Accident médical non fautif indemnisable par l’ONIAM : rappel du caractère alternatif des deux critères d’anormalité

Accident médical non fautif indemnisable par l’ONIAM : rappel du caractère alternatif des deux critères d’anormalité
Publié le 8/12/25

Le 26 septembre 2012, une patiente présentant un méga-œsophage idiopathique a subi une ablation de ce dernier et son remplacement par l’estomac.

A la suite de l’intervention chirurgicale, elle a présenté une lésion de la trachée ayant nécessité la réalisation d’une thoracotomie.

La patiente a néanmoins conservé des troubles digestifs et respiratoires.

Le 30 juin 2017, après avoir sollicité l’organisation d’une mesure d’expertise judiciaire en référé, elle a assigné en indemnisation l’Office National d’Indemnisation des Accidents Médicaux (l’ONIAM) au titre d’un accident médical non fautif. 

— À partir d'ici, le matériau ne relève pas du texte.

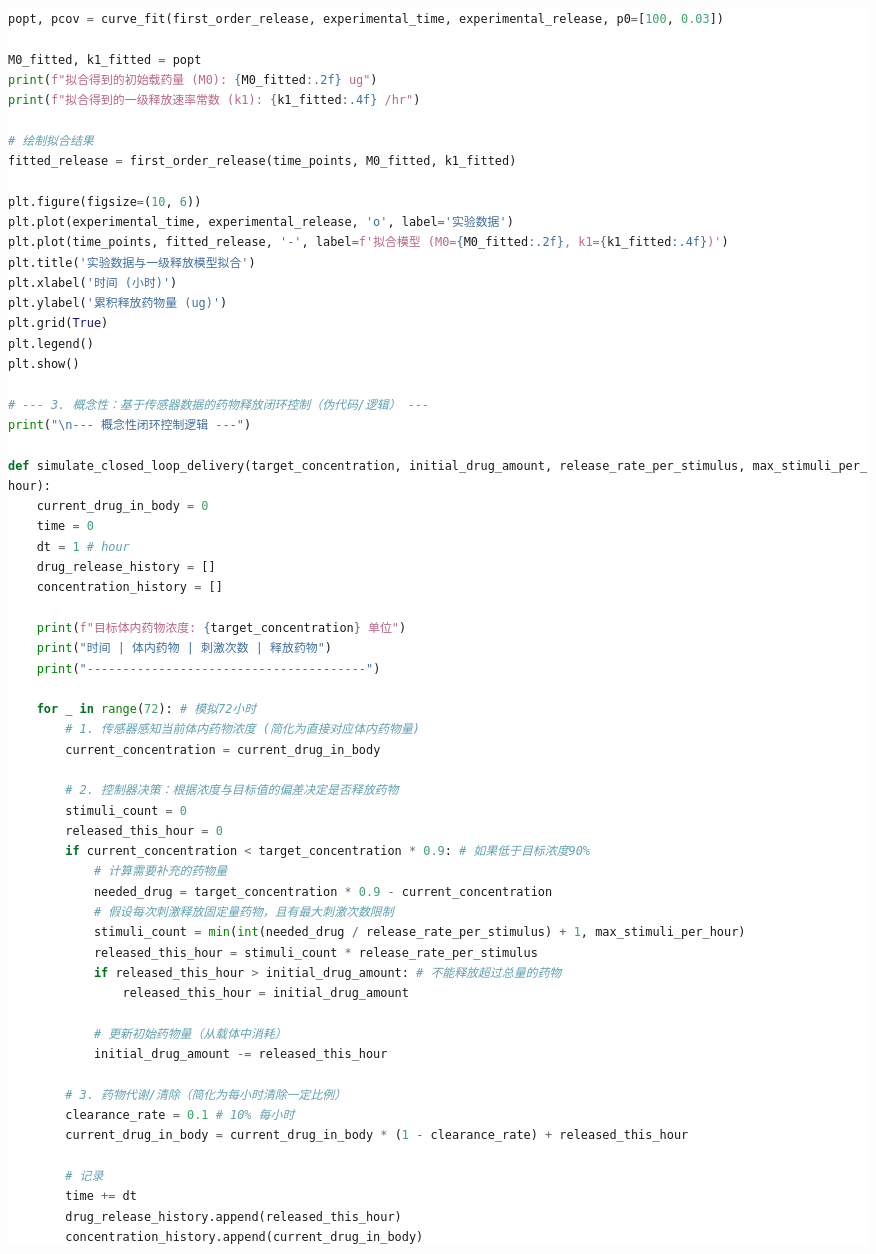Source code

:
 ```python
popt, pcov = curve_fit(first_order_release, experimental_time, experimental_release, p0=[100, 0.03])

M0_fitted, k1_fitted = popt
print(f"拟合得到的初始载药量 (M0): {M0_fitted:.2f} ug")
print(f"拟合得到的一级释放速率常数 (k1): {k1_fitted:.4f} /hr")

# 绘制拟合结果
fitted_release = first_order_release(time_points, M0_fitted, k1_fitted)

plt.figure(figsize=(10, 6))
plt.plot(experimental_time, experimental_release, 'o', label='实验数据')
plt.plot(time_points, fitted_release, '-', label=f'拟合模型 (M0={M0_fitted:.2f}, k1={k1_fitted:.4f})')
plt.title('实验数据与一级释放模型拟合')
plt.xlabel('时间 (小时)')
plt.ylabel('累积释放药物量 (ug)')
plt.grid(True)
plt.legend()
plt.show()

# --- 3. 概念性：基于传感器数据的药物释放闭环控制（伪代码/逻辑） ---
print("\n--- 概念性闭环控制逻辑 ---")

def simulate_closed_loop_delivery(target_concentration, initial_drug_amount, release_rate_per_stimulus, max_stimuli_per_hour):
    current_drug_in_body = 0
    time = 0
    dt = 1 # hour
    drug_release_history = []
    concentration_history = []

    print(f"目标体内药物浓度: {target_concentration} 单位")
    print("时间 | 体内药物 | 刺激次数 | 释放药物")
    print("---------------------------------------")

    for _ in range(72): # 模拟72小时
        # 1. 传感器感知当前体内药物浓度 (简化为直接对应体内药物量)
        current_concentration = current_drug_in_body

        # 2. 控制器决策：根据浓度与目标值的偏差决定是否释放药物
        stimuli_count = 0
        released_this_hour = 0
        if current_concentration < target_concentration * 0.9: # 如果低于目标浓度90%
            # 计算需要补充的药物量
            needed_drug = target_concentration * 0.9 - current_concentration
            # 假设每次刺激释放固定量药物，且有最大刺激次数限制
            stimuli_count = min(int(needed_drug / release_rate_per_stimulus) + 1, max_stimuli_per_hour)
            released_this_hour = stimuli_count * release_rate_per_stimulus
            if released_this_hour > initial_drug_amount: # 不能释放超过总量的药物
                released_this_hour = initial_drug_amount
            
            # 更新初始药物量（从载体中消耗）
            initial_drug_amount -= released_this_hour

        # 3. 药物代谢/清除（简化为每小时清除一定比例）
        clearance_rate = 0.1 # 10% 每小时
        current_drug_in_body = current_drug_in_body * (1 - clearance_rate) + released_this_hour
        
        # 记录
        time += dt
        drug_release_history.append(released_this_hour)
        concentration_history.append(current_drug_in_body)
```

Toutefois, par arrêt en date du 16 novembre 2023, la Cour d’Appel de PARIS a rejeté les demandes indemnitaires de la patiente, estimant que le critère d’anormalité n’était pas rempli en l’espèce. 

En effet, s’agissant des troubles digestifs, la Cour d’Appel de PARIS a considéré que la paralysie récurentielle gauche et la hernie diaphragmatique subies par l’intéressée caractérisent des conséquences plus graves que celles dont elle aurait souffert en l’absence d’intervention mais que leur probabilité n’est pas suffisamment faible pour justifier une prise en charge par la solidarité nationale.

Par ailleurs, s’agissant des troubles respiratoires, la Cour d’Appel de PARIS a estimé que la plaie trachéale présentée par la patiente constitue une complication redoutée, survenant dans 1 à 2% des cas, mais que cette plaie ne saurait être prise en compte que pour une part très minoritaire dans la dégradation de la fonction respiratoire.

La patiente s’est donc pourvue en cassation à l’encontre de cette décision.

Or, par arrêt en date du 15 octobre 2025 (Cour de cassation, Civile 1ère, 15 octobre 2025, Pourvoi n°24-14186), la Cour de cassation a fait droit à l’argumentation développée par la victime et censuré l’arrêt rendu par la Cour d’Appel de PARIS et ce, au visa de l’article L.1142-1, II, du Code de la Santé Publique.

Il résulte de ce texte que, lorsque la responsabilité d’un professionnel, d’un établissement, service ou organisme mentionné au I, ou celle d’un producteur de produits n’est pas engagée, l’ONIAM doit assurer, au titre de la solidarité nationale, la réparation de dommages résultant directement d’actes de prévention, de diagnostic ou de soins à la condition notamment qu’ils présentent un caractère d’anormalité au regard de l’état de santé du patient comme de l’évolution prévisible de cet état.

Comme le rappelle la Cour de cassation, le critère d’anormalité est rempli : 

  • Soit, lorsque l’acte médical a entraîné des conséquences notablement plus graves que celles auxquelles le patient était exposé de manière suffisamment probable en l’absence de traitement ; 
  • Soit, dans le cas contraire, si, dans les conditions où l’acte a été accompli, la survenance du dommage présentait une probabilité faible.    

Ces deux critères sont alternatifs et non cumulatifs.

Or, comme le précise la Cour de cassation : 

  • S’agissant des troubles digestifs, « la Cour d’Appel, qui, en appliquant le premier critère, a pris en compte la probabilité de survenue du dommage se rapportant second » ; 
  • S’agissant des troubles respiratoires, « la Cour d’Appel, qui, en appliquant le second critère, a pris en compte la gravité des conséquences auxquelles était exposée [la patiente] se rapportant au premier » ; 

En exigeant le cumul des deux critères pour caractériser l’anormalité, la Cour d’Appel de PARIS a violé l’article L.1142-1, II, du Code de la Santé Publique. 

Par cette décision, la Cour de cassation rappelle donc que les deux critères d’anormalité sont alternatifs et non cumulatifs.